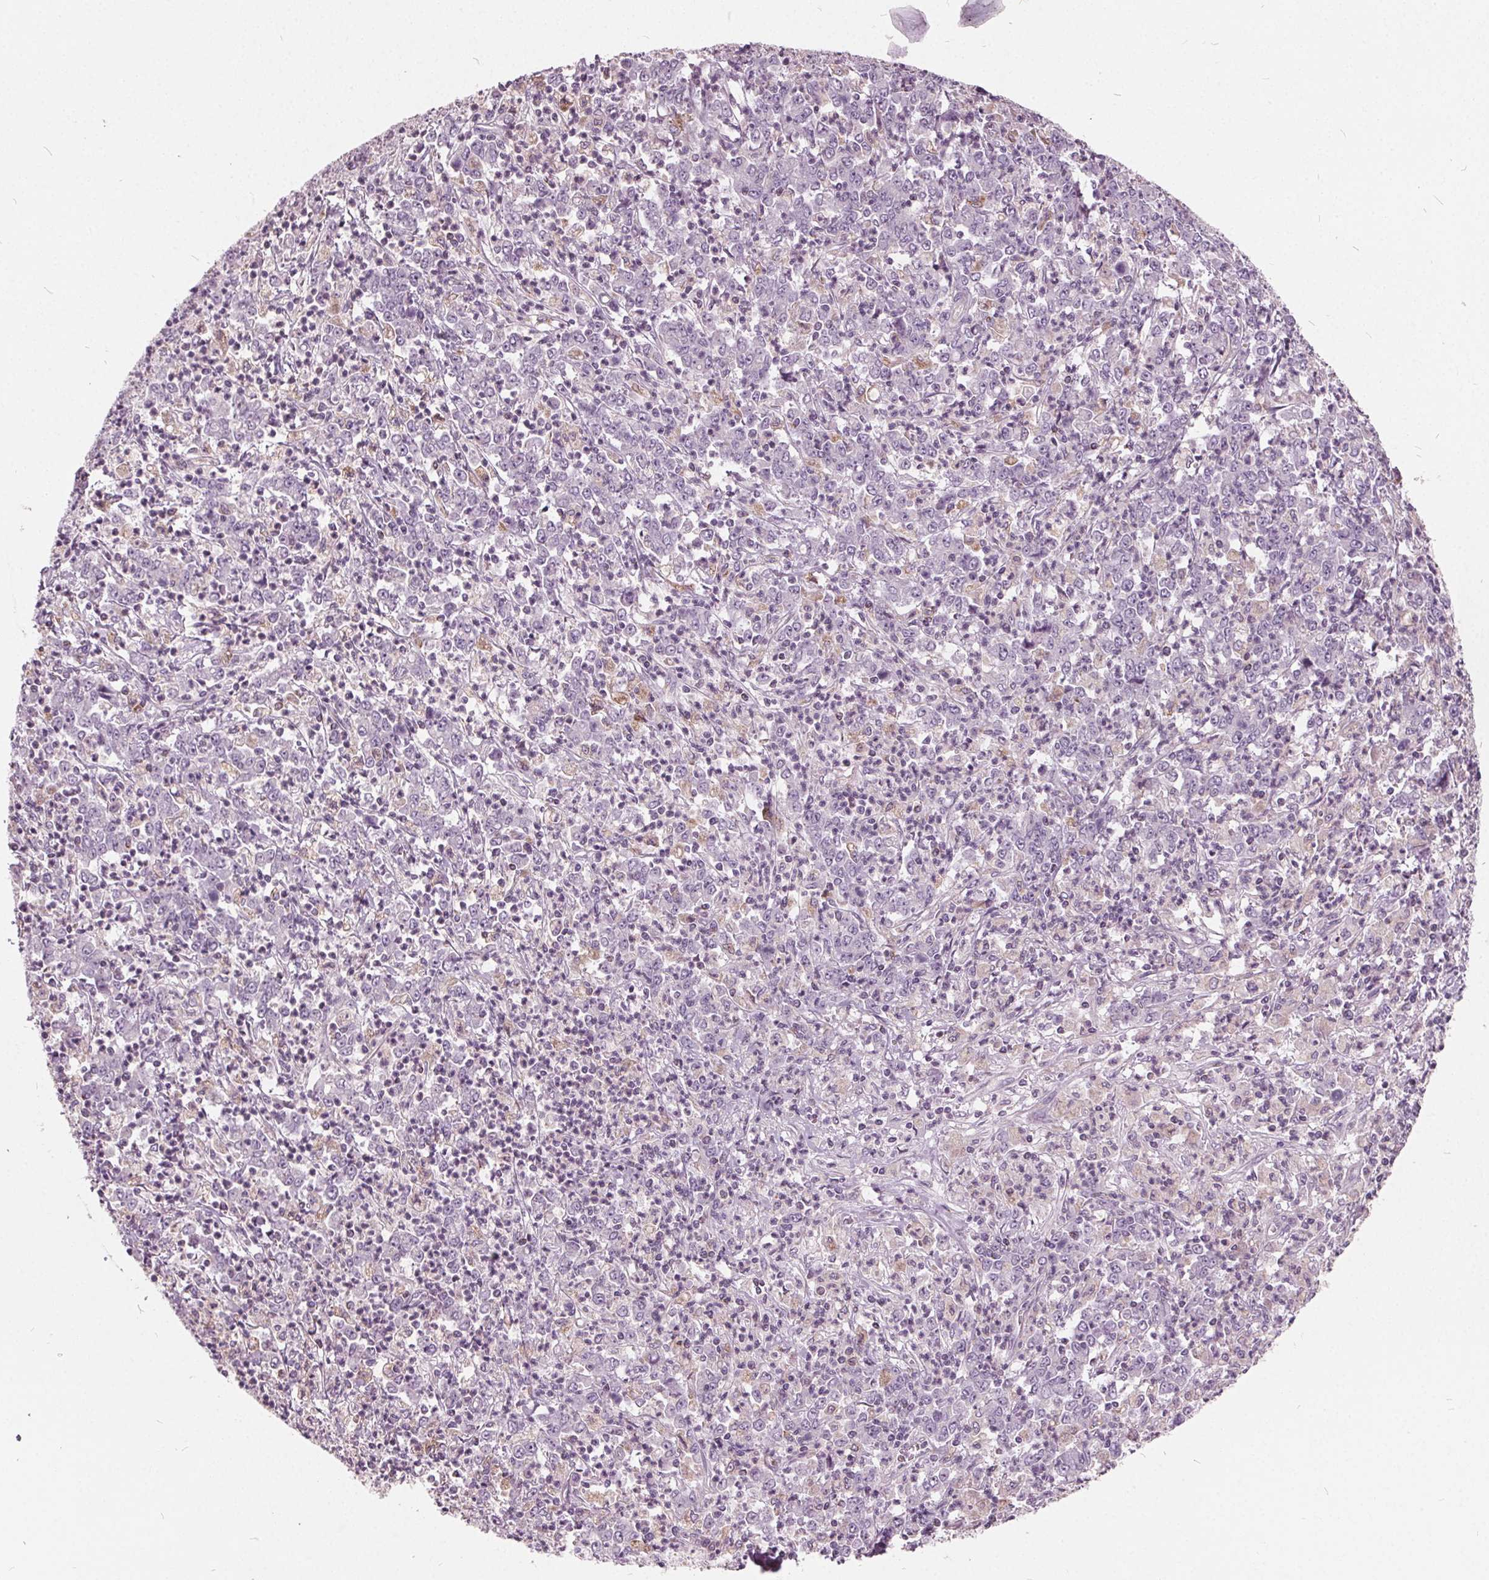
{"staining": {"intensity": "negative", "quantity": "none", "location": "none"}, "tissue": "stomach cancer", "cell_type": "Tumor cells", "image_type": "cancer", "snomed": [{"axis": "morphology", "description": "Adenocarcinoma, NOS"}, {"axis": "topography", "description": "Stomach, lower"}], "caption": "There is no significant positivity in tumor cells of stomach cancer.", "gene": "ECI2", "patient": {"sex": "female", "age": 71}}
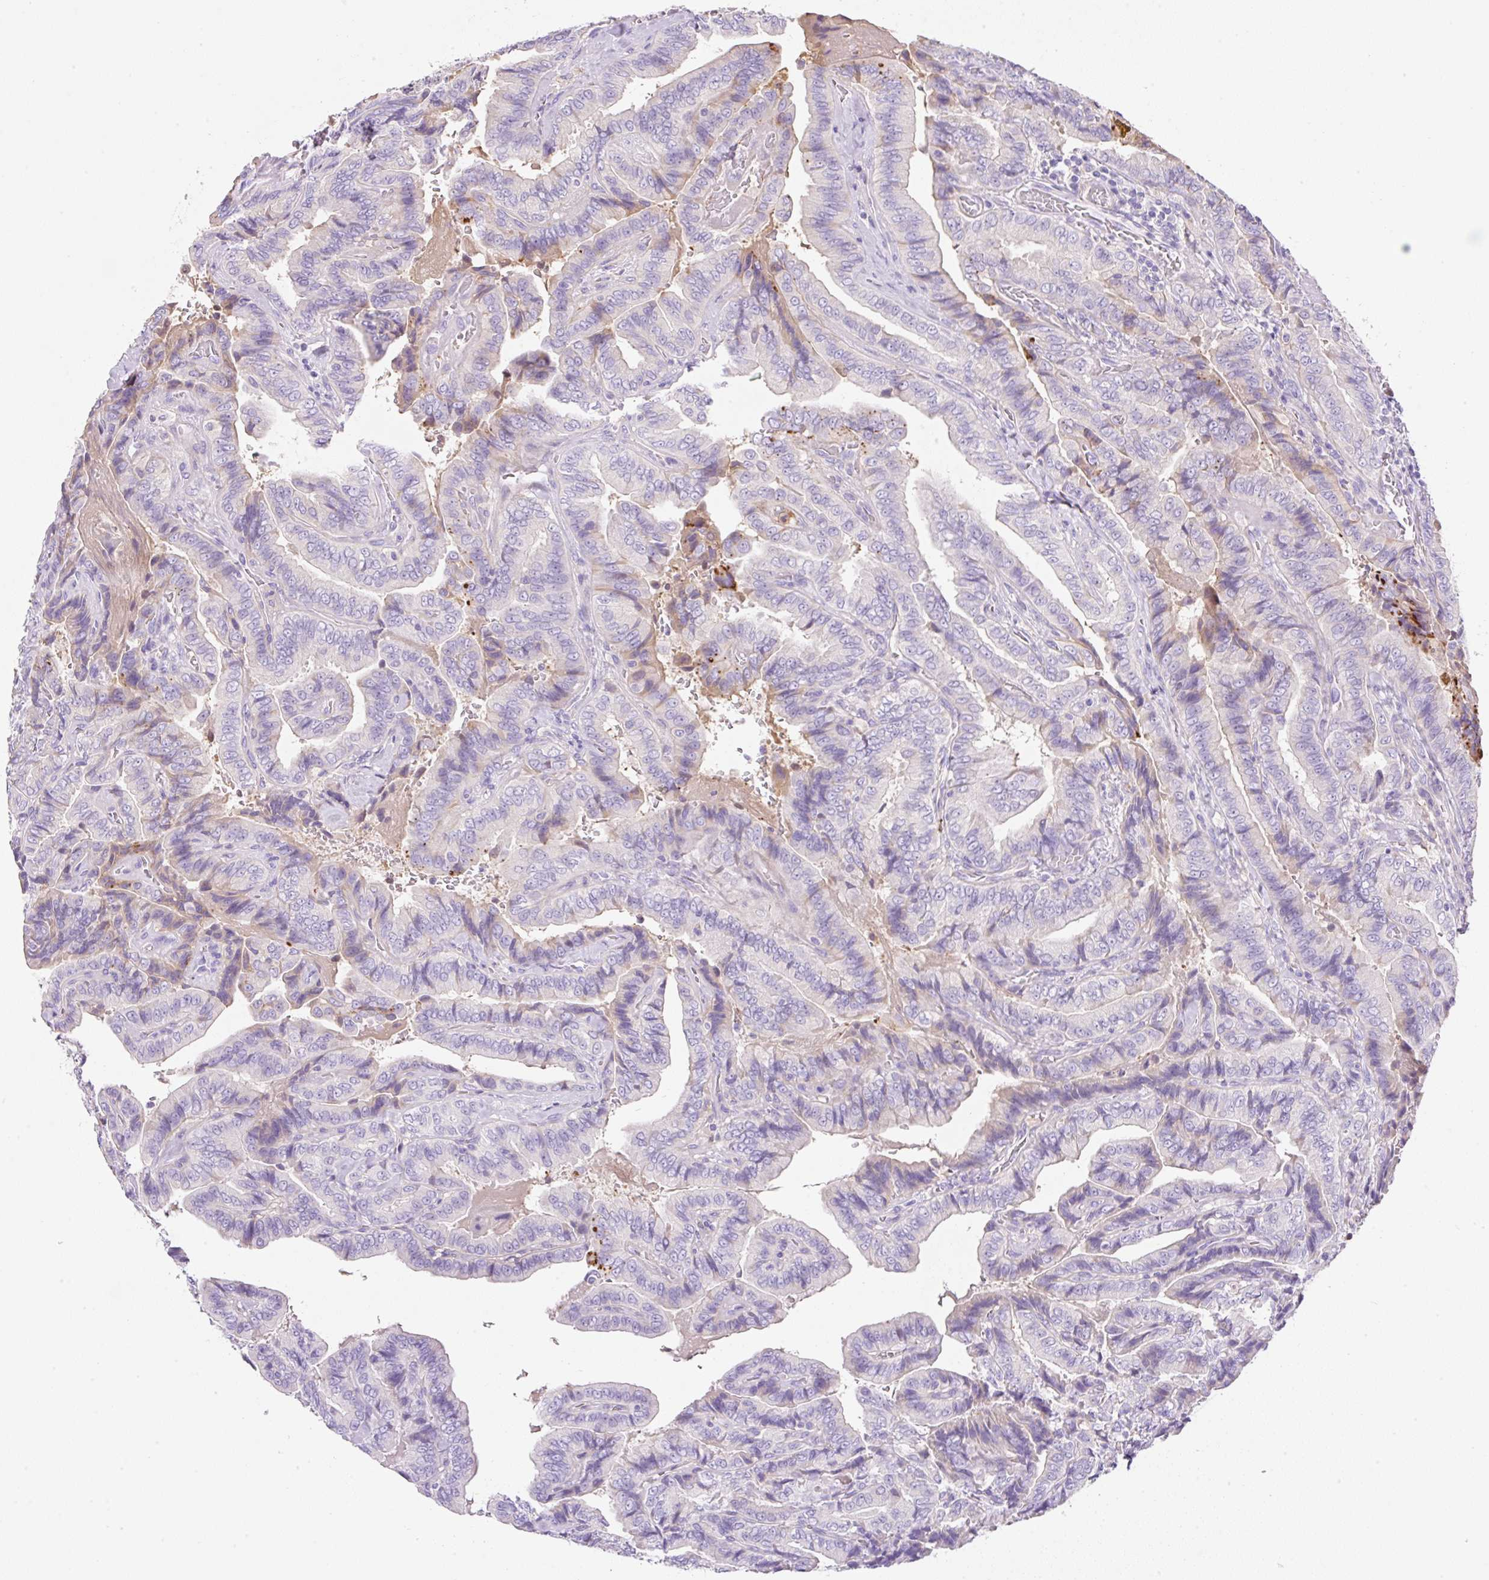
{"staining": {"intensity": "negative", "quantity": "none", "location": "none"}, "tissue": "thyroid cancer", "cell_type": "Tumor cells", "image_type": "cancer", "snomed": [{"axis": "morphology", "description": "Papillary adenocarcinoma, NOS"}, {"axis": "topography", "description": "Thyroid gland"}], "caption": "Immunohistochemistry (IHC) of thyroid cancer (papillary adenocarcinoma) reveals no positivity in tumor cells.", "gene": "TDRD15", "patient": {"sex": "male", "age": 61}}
============================================================
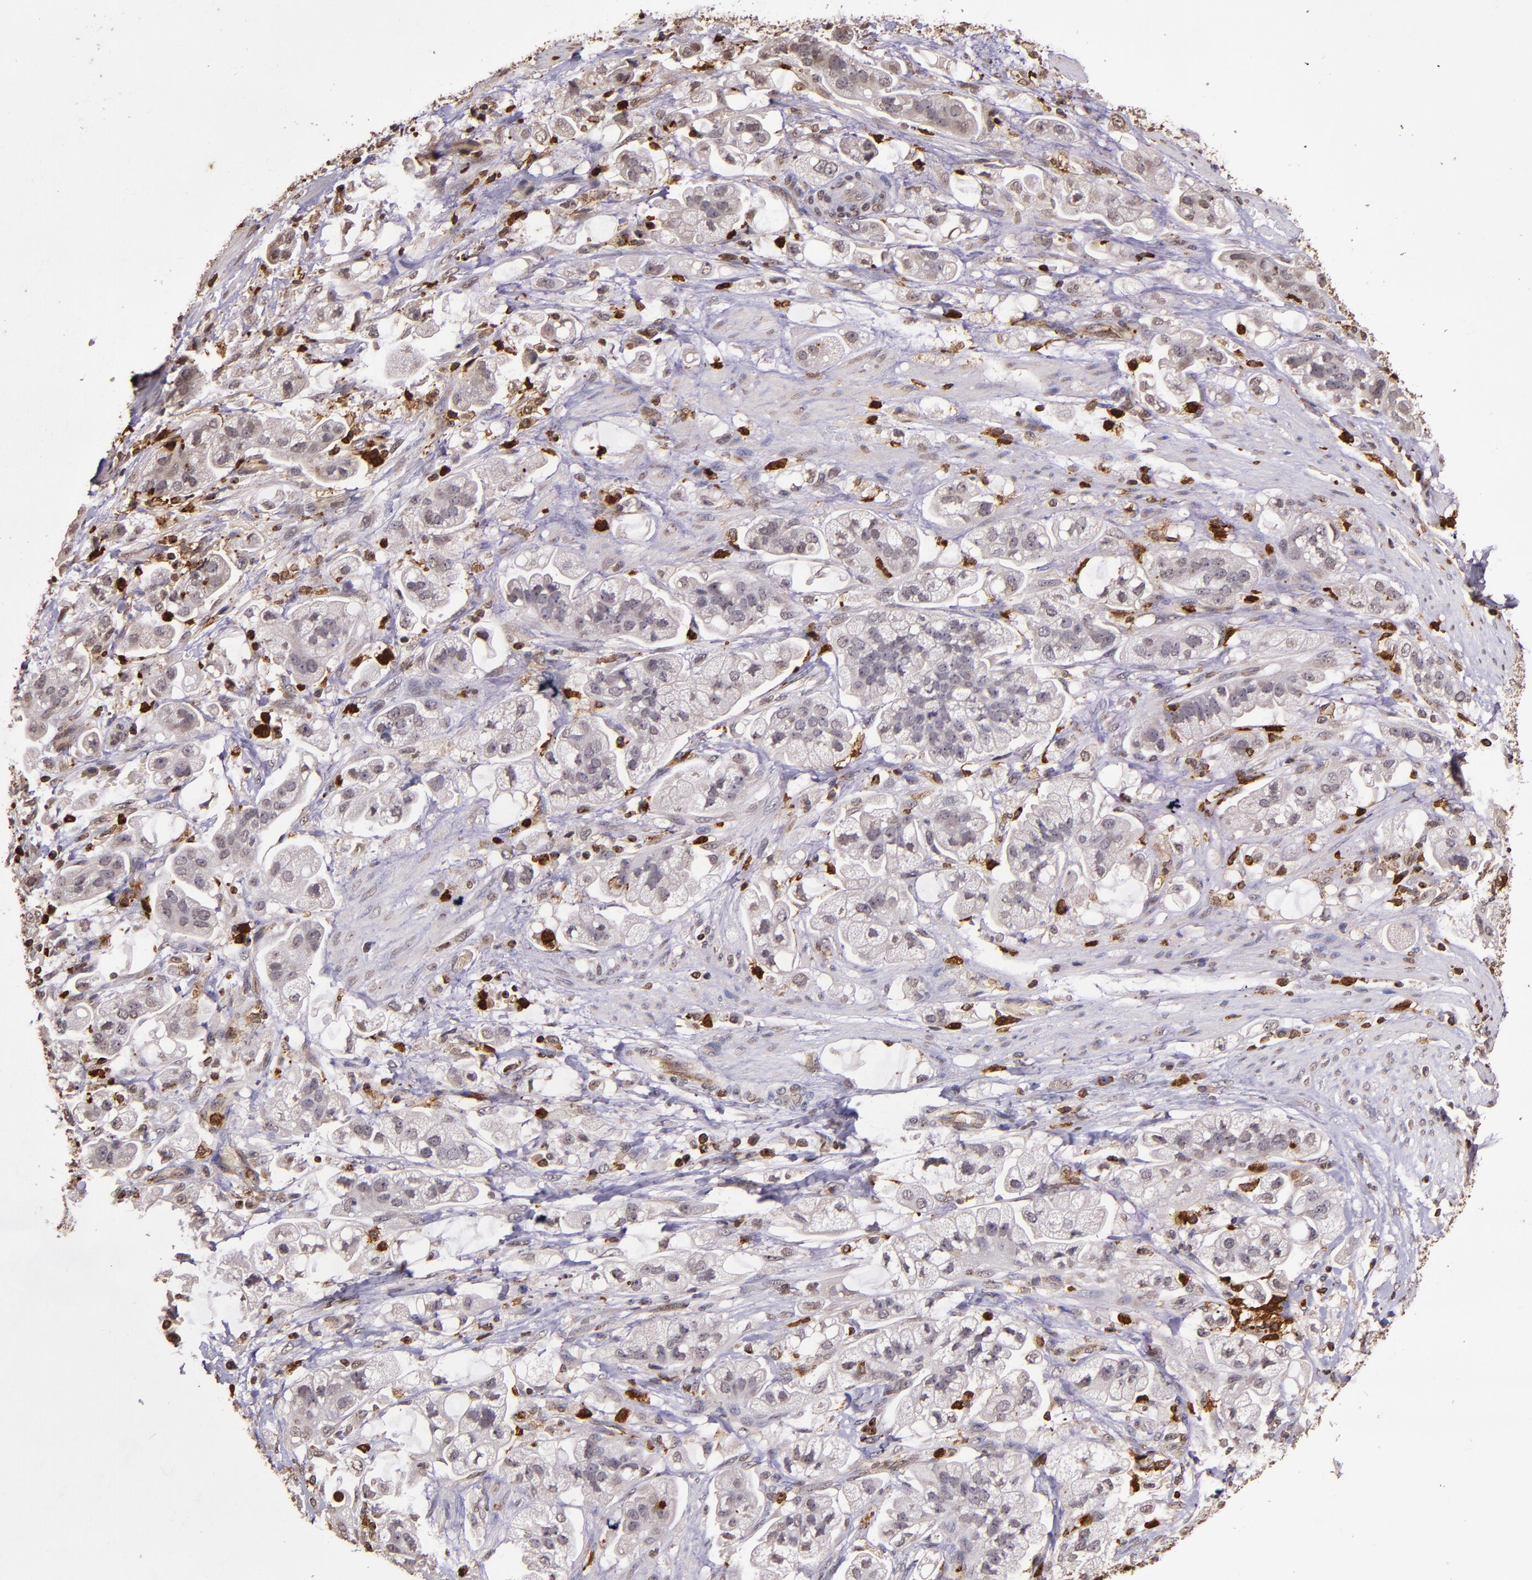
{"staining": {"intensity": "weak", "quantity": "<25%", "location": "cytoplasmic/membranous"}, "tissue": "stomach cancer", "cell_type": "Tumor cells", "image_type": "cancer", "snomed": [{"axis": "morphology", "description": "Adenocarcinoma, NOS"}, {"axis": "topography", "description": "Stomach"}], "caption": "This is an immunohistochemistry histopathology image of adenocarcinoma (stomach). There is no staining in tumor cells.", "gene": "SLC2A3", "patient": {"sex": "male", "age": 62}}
============================================================
Work required:
The lines to copy exactly start with the line above that has "is no significant" and go on through the line that has "(IHC) of thyroid"; please include both, add nothing else, and omit the pictures.

Task result:
{"staining": {"intensity": "negative", "quantity": "none", "location": "none"}, "tissue": "stomach cancer", "cell_type": "Tumor cells", "image_type": "cancer", "snomed": [{"axis": "morphology", "description": "Adenocarcinoma, NOS"}, {"axis": "topography", "description": "Stomach, lower"}], "caption": "There is no significant positivity in tumor cells of stomach cancer.", "gene": "ECI2", "patient": {"sex": "female", "age": 71}}
{"staining": {"intensity": "negative", "quantity": "none", "location": "none"}, "tissue": "thyroid cancer", "cell_type": "Tumor cells", "image_type": "cancer", "snomed": [{"axis": "morphology", "description": "Papillary adenocarcinoma, NOS"}, {"axis": "topography", "description": "Thyroid gland"}], "caption": "Immunohistochemistry (IHC) of thyroid cancer (papillary adenocarcinoma) reveals no positivity in tumor cells.", "gene": "TDRD15", "patient": {"sex": "male", "age": 61}}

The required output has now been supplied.